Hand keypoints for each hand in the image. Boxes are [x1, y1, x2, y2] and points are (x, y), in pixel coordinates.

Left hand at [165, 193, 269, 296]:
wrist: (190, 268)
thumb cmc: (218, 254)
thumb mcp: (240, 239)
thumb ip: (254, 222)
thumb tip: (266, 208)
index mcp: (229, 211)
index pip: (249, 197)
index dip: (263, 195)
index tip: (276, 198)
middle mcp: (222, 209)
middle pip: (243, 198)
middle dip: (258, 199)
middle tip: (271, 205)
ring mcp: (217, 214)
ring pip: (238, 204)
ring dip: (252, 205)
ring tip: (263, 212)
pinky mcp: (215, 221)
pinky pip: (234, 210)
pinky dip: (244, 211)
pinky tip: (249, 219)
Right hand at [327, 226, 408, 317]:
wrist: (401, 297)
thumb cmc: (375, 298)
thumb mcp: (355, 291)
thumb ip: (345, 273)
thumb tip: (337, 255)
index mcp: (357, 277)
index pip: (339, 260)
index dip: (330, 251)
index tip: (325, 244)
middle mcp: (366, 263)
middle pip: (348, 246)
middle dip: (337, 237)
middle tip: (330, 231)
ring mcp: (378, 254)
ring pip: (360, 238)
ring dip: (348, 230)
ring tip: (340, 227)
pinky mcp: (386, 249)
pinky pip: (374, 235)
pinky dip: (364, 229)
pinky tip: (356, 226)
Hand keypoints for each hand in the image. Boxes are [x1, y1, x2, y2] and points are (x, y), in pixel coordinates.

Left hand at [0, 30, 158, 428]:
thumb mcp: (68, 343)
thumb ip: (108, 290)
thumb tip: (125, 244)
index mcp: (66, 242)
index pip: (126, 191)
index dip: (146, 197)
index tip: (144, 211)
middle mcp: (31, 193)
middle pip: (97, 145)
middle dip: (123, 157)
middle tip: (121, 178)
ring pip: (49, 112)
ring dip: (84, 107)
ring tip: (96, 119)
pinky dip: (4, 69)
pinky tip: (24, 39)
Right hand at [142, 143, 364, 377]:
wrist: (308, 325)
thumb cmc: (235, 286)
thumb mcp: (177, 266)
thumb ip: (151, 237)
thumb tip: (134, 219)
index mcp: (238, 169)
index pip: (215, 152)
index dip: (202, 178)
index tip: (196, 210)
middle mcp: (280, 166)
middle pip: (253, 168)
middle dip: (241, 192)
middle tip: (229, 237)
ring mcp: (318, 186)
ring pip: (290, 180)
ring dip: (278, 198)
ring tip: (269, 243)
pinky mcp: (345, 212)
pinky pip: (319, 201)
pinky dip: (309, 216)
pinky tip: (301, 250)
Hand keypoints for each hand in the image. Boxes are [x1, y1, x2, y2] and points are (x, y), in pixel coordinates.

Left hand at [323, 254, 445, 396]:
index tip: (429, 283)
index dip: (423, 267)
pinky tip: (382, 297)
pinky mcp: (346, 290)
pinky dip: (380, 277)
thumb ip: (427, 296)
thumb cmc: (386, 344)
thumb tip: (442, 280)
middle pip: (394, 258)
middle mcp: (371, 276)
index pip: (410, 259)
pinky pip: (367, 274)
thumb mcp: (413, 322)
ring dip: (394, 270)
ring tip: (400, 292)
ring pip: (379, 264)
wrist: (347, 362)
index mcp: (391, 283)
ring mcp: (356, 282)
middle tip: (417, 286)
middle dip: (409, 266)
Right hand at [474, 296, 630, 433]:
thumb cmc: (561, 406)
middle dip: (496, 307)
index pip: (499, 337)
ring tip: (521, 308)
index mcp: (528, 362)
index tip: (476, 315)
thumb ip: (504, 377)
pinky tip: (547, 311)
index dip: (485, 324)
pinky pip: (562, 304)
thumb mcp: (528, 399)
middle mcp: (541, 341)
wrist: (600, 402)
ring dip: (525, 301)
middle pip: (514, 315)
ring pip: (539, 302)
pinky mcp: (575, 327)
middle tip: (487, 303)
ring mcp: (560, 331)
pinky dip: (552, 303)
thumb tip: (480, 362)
--
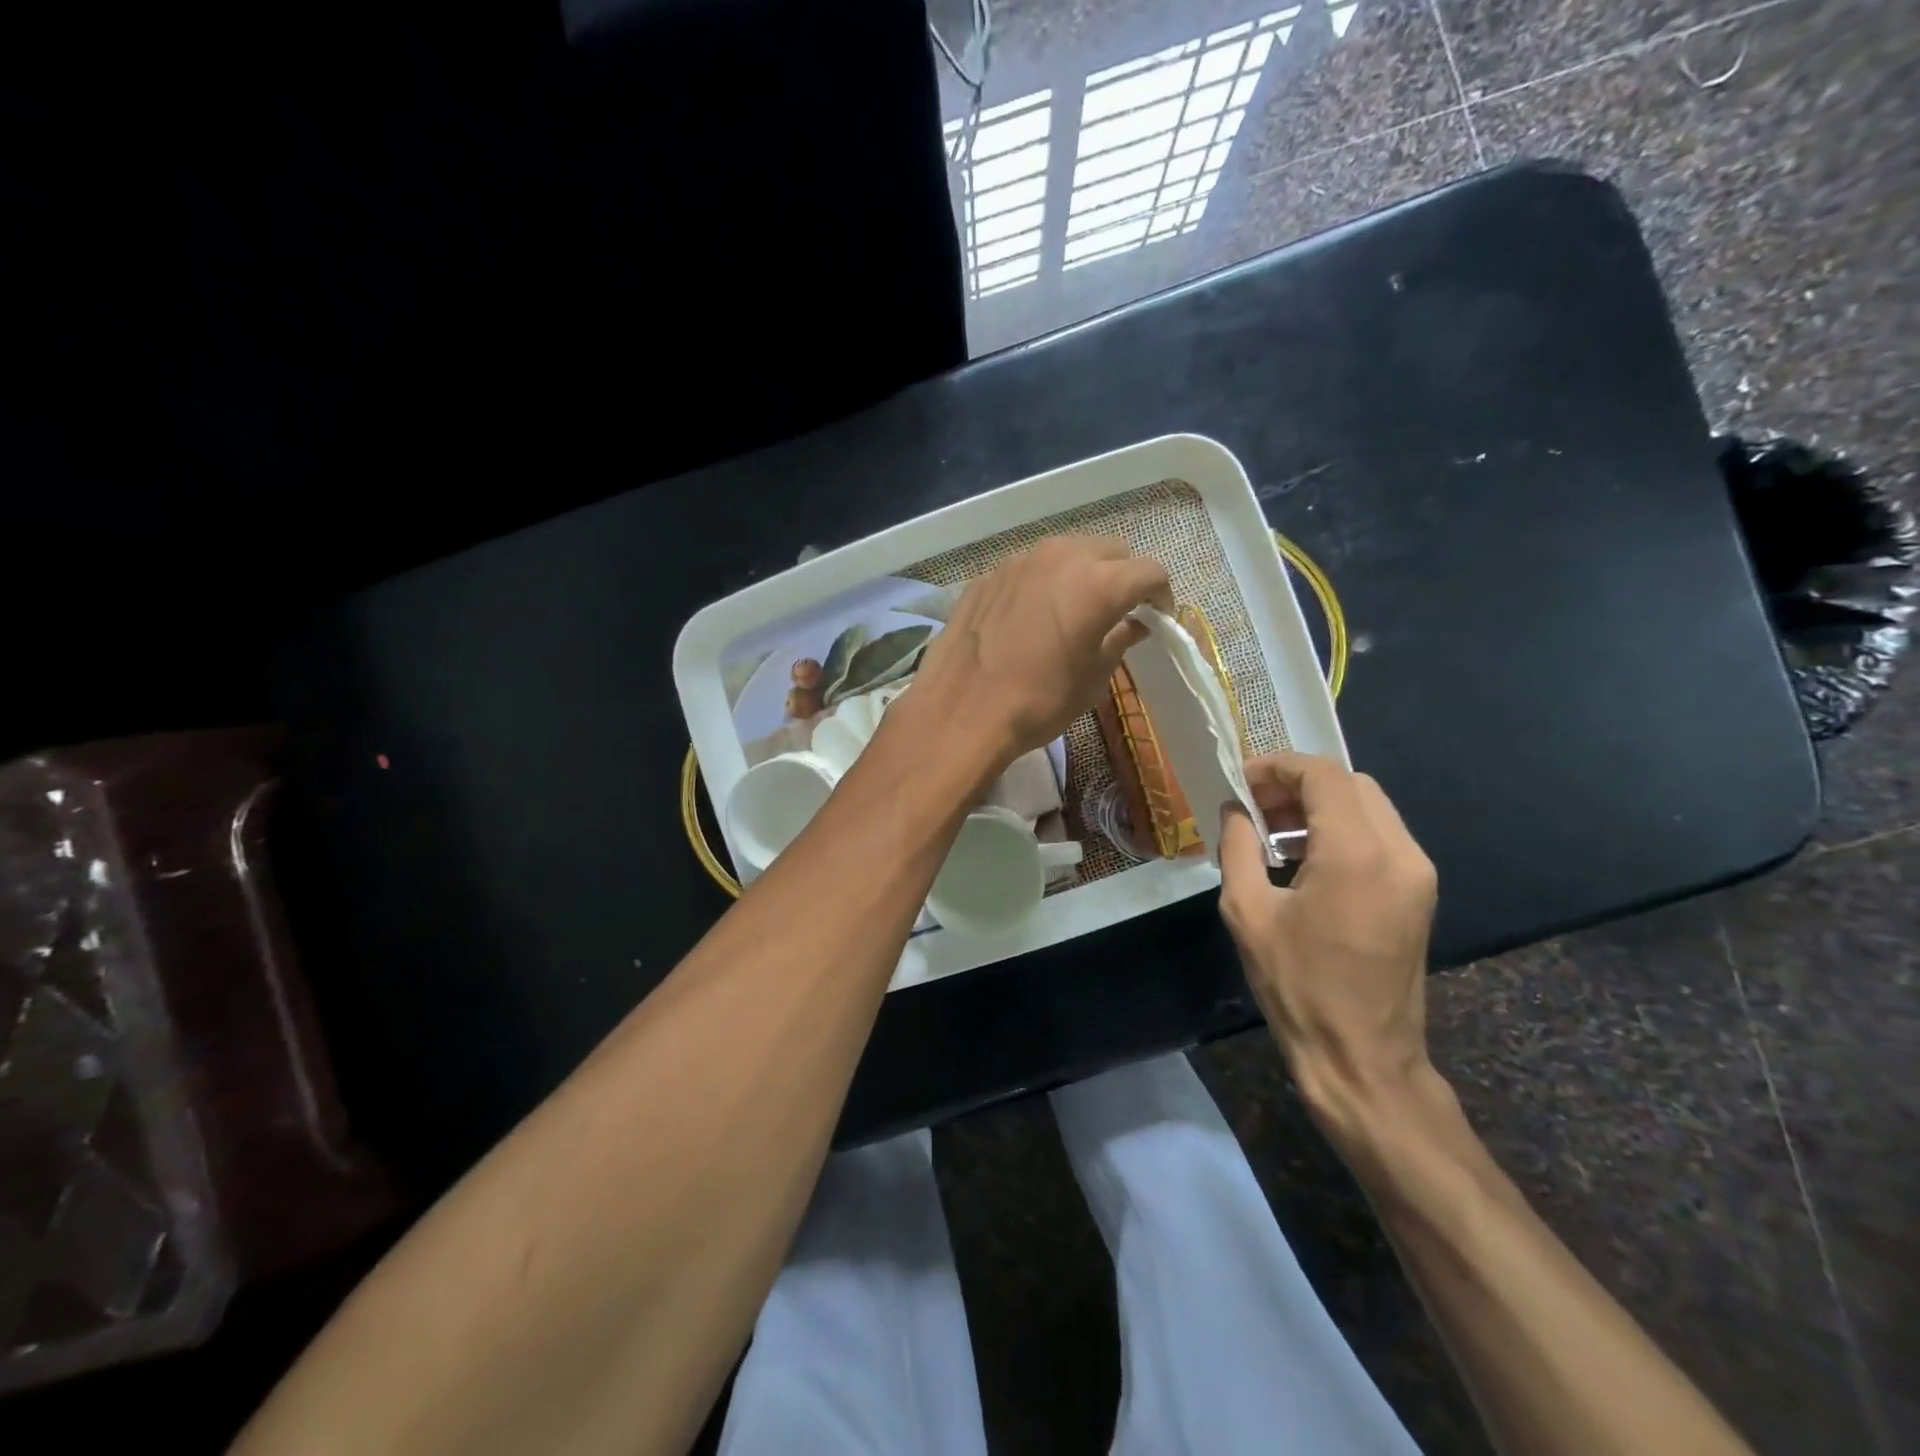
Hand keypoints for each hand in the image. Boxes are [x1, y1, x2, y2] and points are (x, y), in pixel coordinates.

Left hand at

WORK ORDER
Copy the stretch of the records above that runs from the line with "pinky pip: (562, 304)" through the line with "thumb tip: (480, 362)". Both end lines belong in the copy, and nothing else does.

EXERCISE RESULT
pinky pip: (562, 304)
thumb mcp: (528, 399)
middle mcp: (541, 341)
wrist: (600, 402)
ring dip: (525, 301)
middle pip: (514, 315)
ring pip: (539, 302)
pinky mcp: (575, 327)
middle tip: (487, 303)
ring mcp: (560, 331)
pinky dip: (552, 303)
thumb tip: (480, 362)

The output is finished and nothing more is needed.